Ça peut paraître rigoureux comme approche, mais dans les faits c’est très boiteux. ISO 27001 est une norme qui définit principalement les processus qu’une entreprise devrait mettre en place. Là où le bât blesse, c’est qu’ISO 27001 n’est pas vraiment prescriptive sur comment les processus doivent être implémentés. On peut donc avoir en place des processus qui sont pourris et quand même être ISO 27001 parce qu’on a sur papier tous les processus. Les certifications ce n’est pas une panacée et j’en parlais d’ailleurs dans mon mémoire.

Les bancs d’essai et les audits ce n’est pas une panacée aussi. Un des sujets donc j’ai beaucoup discuté dans mon mémoire est qu’il n’est pas vraiment possible de définir une liste fixe d’élément à valider pour qu’un système soit sécuritaire. Les approches où on demande à une compagnie de venir regarder ce qu’on fait ça reste des validations arbitraires que la compagnie en question a choisies. Il y a nécessairement des éléments qui manquent. On peut pallier à ce problème en ayant plus de personnes qui regardent ce qui est fait, mais cela demande d’avoir une approche qui n’est pas de la sécurité par l’obscurité.

Une étude un peu bâclée

Élections Québec menait cet essai pour évaluer la pertinence d’introduire le vote par Internet au Québec afin de faciliter l’accès au vote. En 2020, l’institution avait réalisé une étude approfondie à ce sujet. La démarche se voulait prudente et graduelle : seul l’électorat d’un ou de quelques districts ou arrondissements de chaque ville participante aurait pu voter en ligne. En tout, jusqu’à 300 000 personnes auraient pu voter par Internet au Québec en 2025. Toutes les façons habituelles de voter auraient été maintenues.

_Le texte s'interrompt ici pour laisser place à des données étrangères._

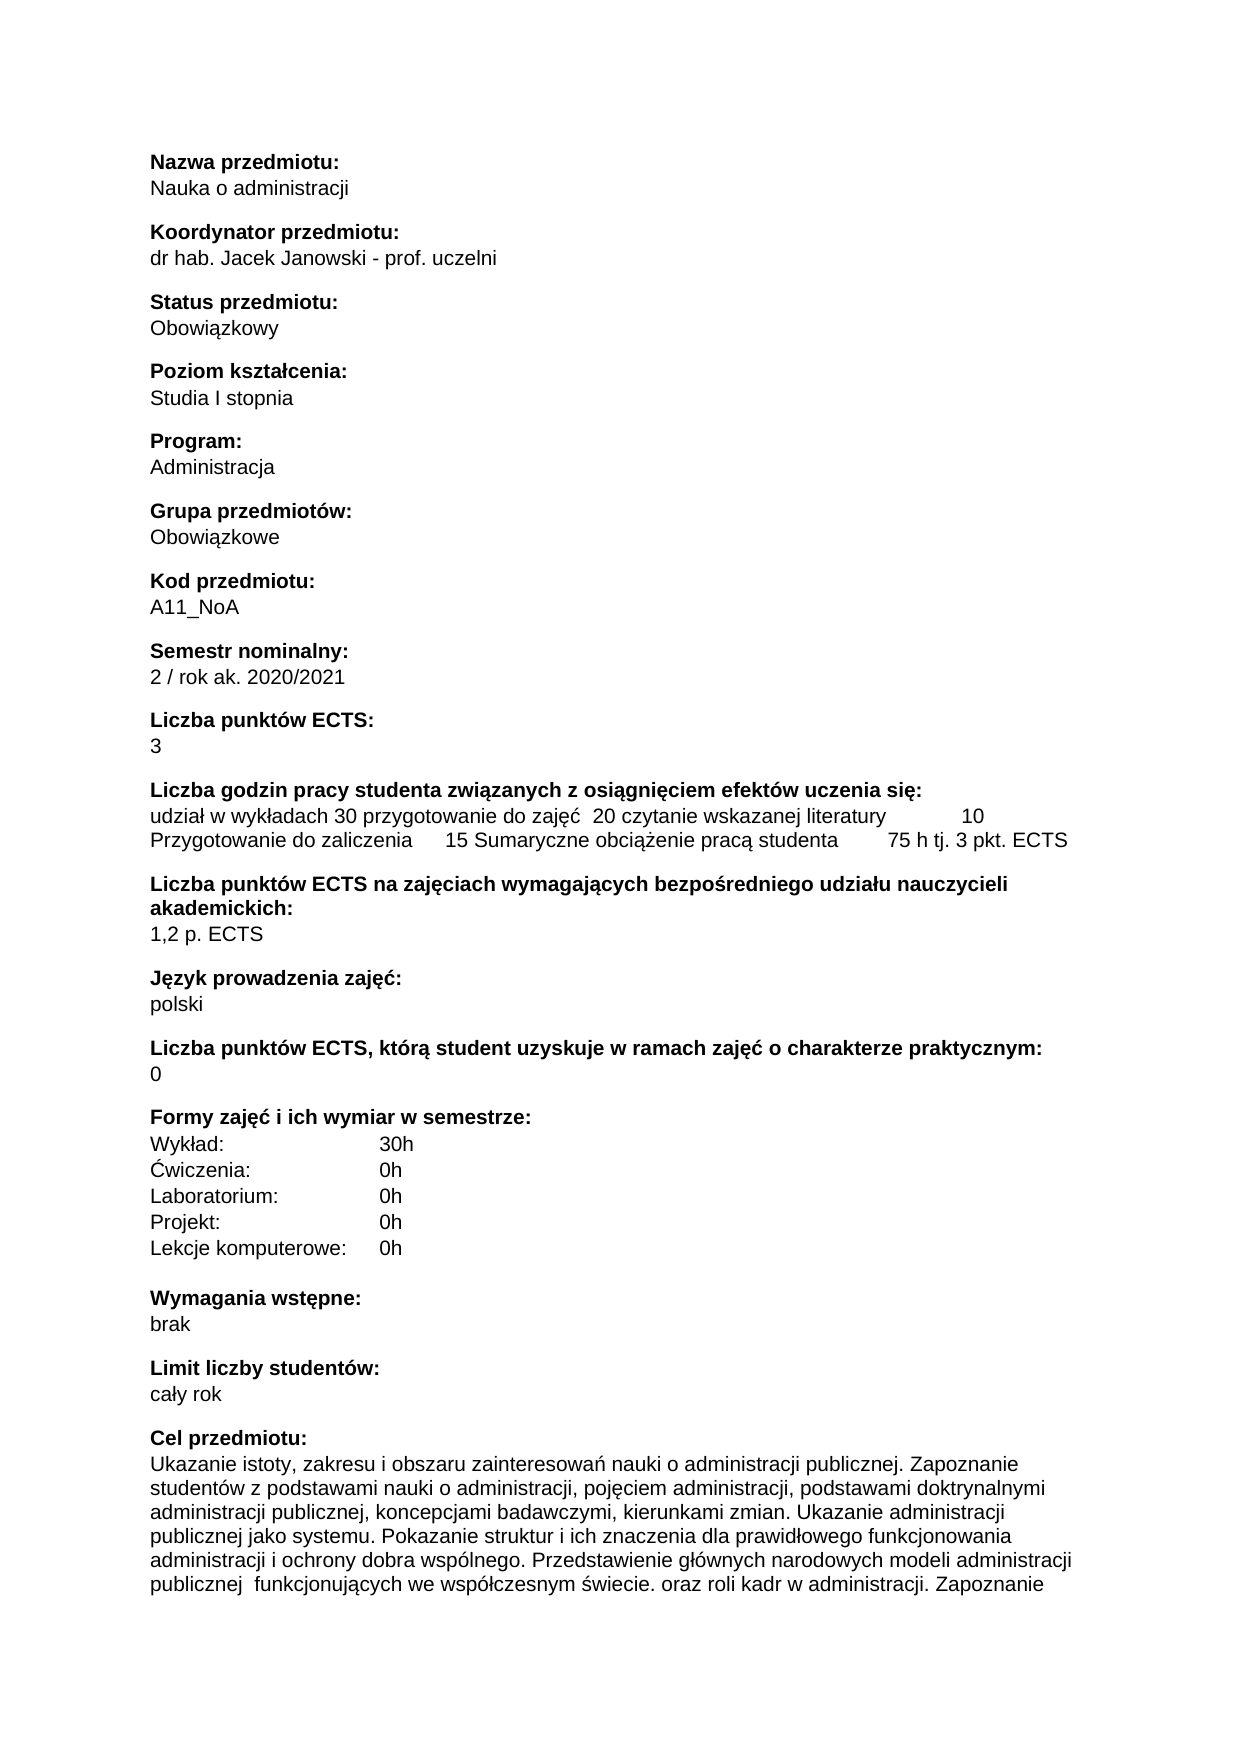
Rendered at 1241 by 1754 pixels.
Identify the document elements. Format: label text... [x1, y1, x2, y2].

text Grupa przedmiotów: [150, 499, 1090, 523]
text Limit liczby studentów: [150, 1356, 1090, 1380]
text Program: [150, 429, 1090, 453]
text Semestr nominalny: [150, 638, 1090, 662]
text polski [150, 992, 1090, 1016]
text Liczba punktów ECTS, którą student uzyskuje w ramach zajęć o charakterze praktycznym: [150, 1035, 1090, 1059]
table_cell 0h [369, 1156, 597, 1182]
table_header 30h [369, 1132, 597, 1156]
table_header Wykład: [140, 1132, 367, 1156]
table_cell Lekcje komputerowe: [140, 1236, 367, 1260]
text 1,2 p. ECTS [150, 922, 1090, 946]
text Liczba godzin pracy studenta związanych z osiągnięciem efektów uczenia się: [150, 778, 1090, 802]
text Poziom kształcenia: [150, 359, 1090, 383]
text Koordynator przedmiotu: [150, 220, 1090, 244]
table_cell 0h [369, 1208, 597, 1234]
text Liczba punktów ECTS na zajęciach wymagających bezpośredniego udziału nauczycieli akademickich: [150, 872, 1090, 920]
table_cell 0h [369, 1182, 597, 1208]
text Język prowadzenia zajęć: [150, 966, 1090, 989]
text Wymagania wstępne: [150, 1286, 1090, 1310]
text dr hab. Jacek Janowski - prof. uczelni [150, 246, 1090, 270]
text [150, 1452, 1090, 1595]
text Status przedmiotu: [150, 289, 1090, 313]
text 0 [150, 1061, 1090, 1085]
text brak [150, 1312, 1090, 1336]
table_cell Laboratorium: [140, 1184, 367, 1208]
text 2 / rok ak. 2020/2021 [150, 664, 1090, 688]
text Obowiązkowe [150, 525, 1090, 549]
text Obowiązkowy [150, 316, 1090, 339]
text udział w wykładach 30 przygotowanie do zajęć 20 czytanie wskazanej literatury 10 Przygotowanie do zaliczenia 15 Sumaryczne obciążenie pracą studenta 75 h tj. 3 pkt. ECTS [150, 804, 1090, 852]
text Administracja [150, 455, 1090, 479]
table_cell Ćwiczenia: [140, 1158, 367, 1182]
text Cel przedmiotu: [150, 1426, 1090, 1449]
text A11_NoA [150, 595, 1090, 619]
text cały rok [150, 1382, 1090, 1406]
text 3 [150, 734, 1090, 758]
text Liczba punktów ECTS: [150, 708, 1090, 732]
text Formy zajęć i ich wymiar w semestrze: [150, 1105, 1090, 1129]
table_cell Projekt: [140, 1210, 367, 1234]
text Nauka o administracji [150, 176, 1090, 200]
text Kod przedmiotu: [150, 569, 1090, 593]
text Studia I stopnia [150, 385, 1090, 409]
text Nazwa przedmiotu: [150, 150, 1090, 174]
table_cell 0h [369, 1234, 597, 1260]
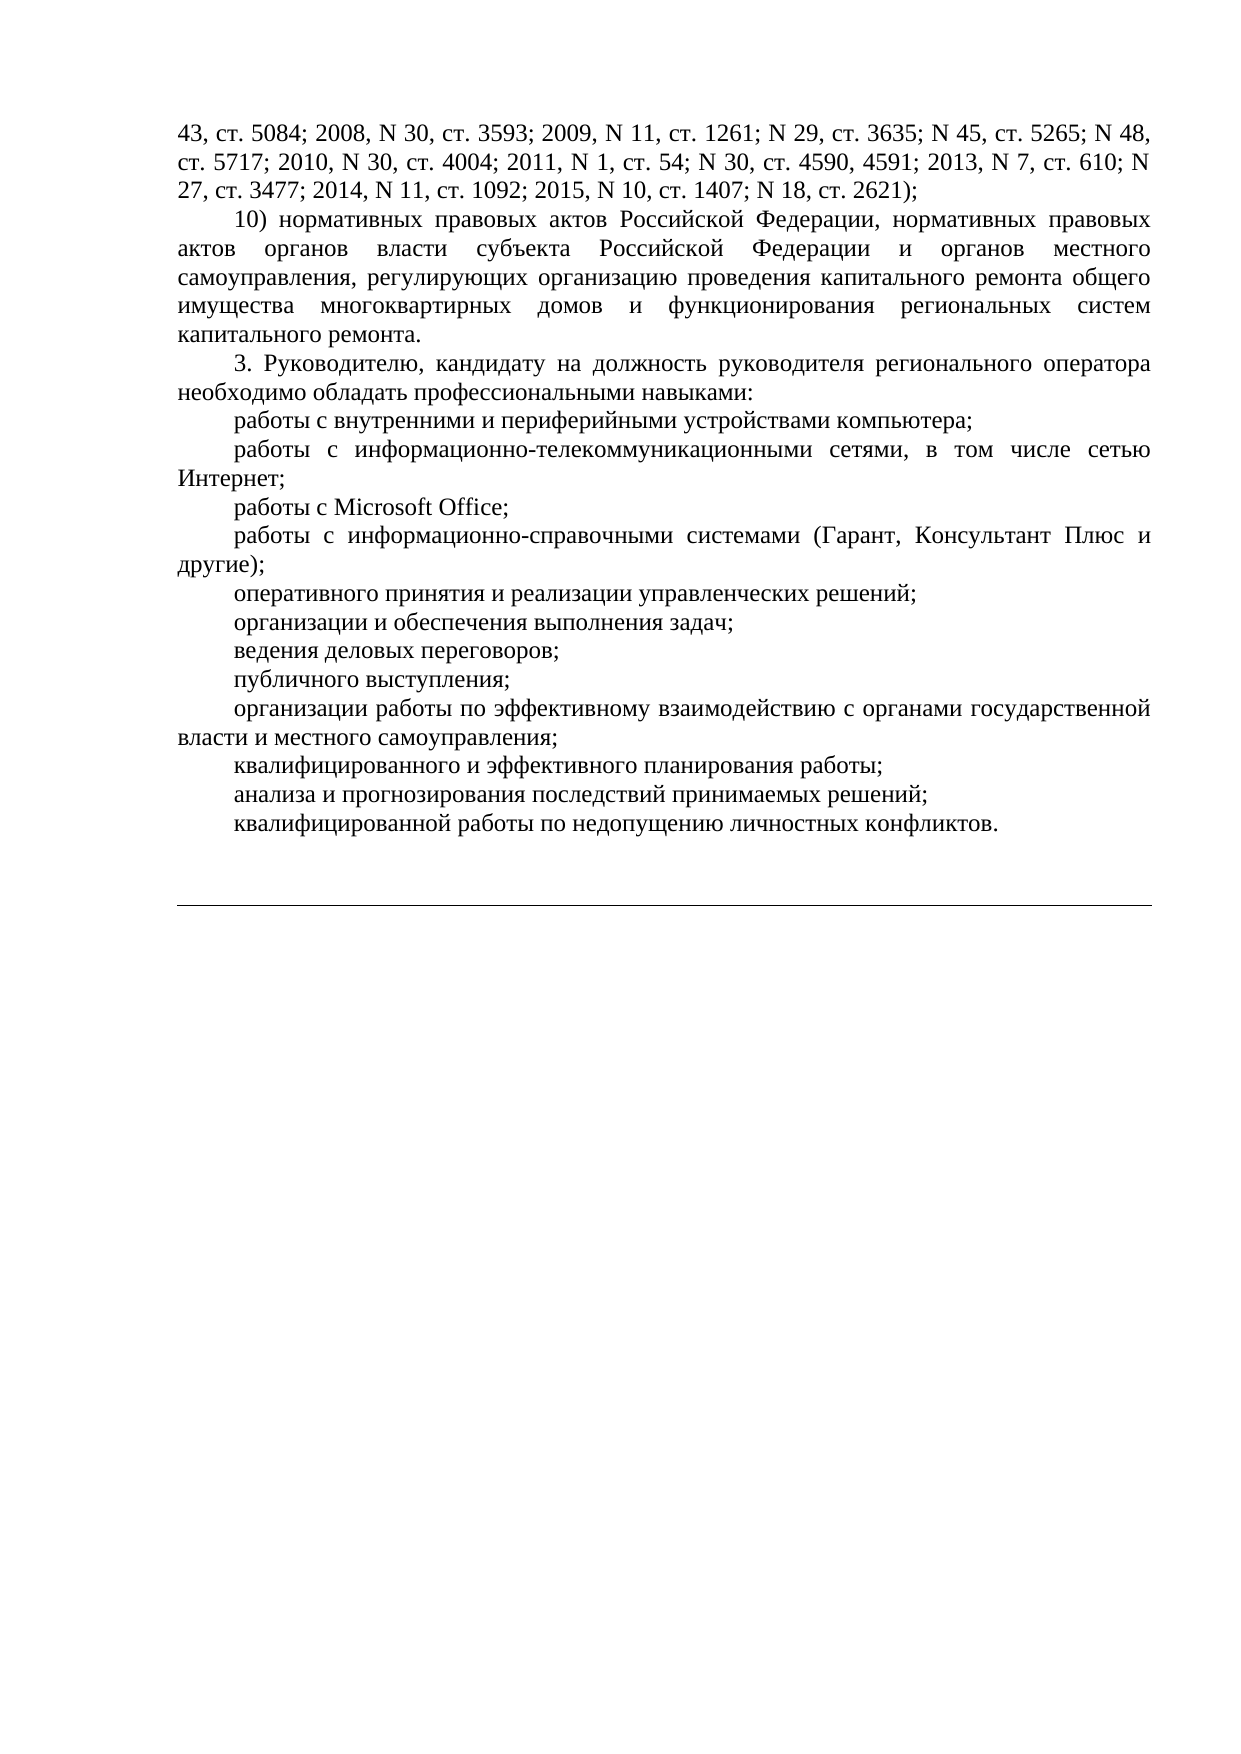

Élection Québec affirme ici avoir “réalisé une étude approfondie à ce sujet”. Or, c’est une affirmation questionnable. La section “Les considérations techniques” ne fait que 21 pages, ce qui est très mince en termes de contenu. À titre de référence, mon mémoire qui portait sur une petite portion des considérations techniques en fait 22. Quand on regarde le texte de cette section, on est beaucoup dans des affirmations très vagues sans détail où on ne suggère rien ou ne recommande rien de concret.

Un exemple de ce problème est cet extrait du rapport. On ne fournit, avant ou après, aucun détail sur quelle mesure on devrait prendre pour protéger les infrastructures. On est beaucoup dans du “faut que ça soit sécuritaire” sans expliquer ce que ça implique ou ce qui devrait être fait.

Cette plateforme de vote devrait tenir compte de l’environnement numérique des opérations électorales. Elle serait protégée par le système de sécurité numérique prévu pour faire barrage aux tentatives d’actes malveillants et pour se prémunir contre les dangers qui ciblent les infrastructures technologiques.

On n’est pas vraiment dans une étude “approfondie” quand c’est ce que l’on pond.

Conclusion

J’espère que cette pause du projet pilote va être utilisée pour réajuster le tir par rapport à l’approche à prendre et aussi pour qu’il y ait une collaboration plus ouverte avec la communauté de sécurité informatique au Québec.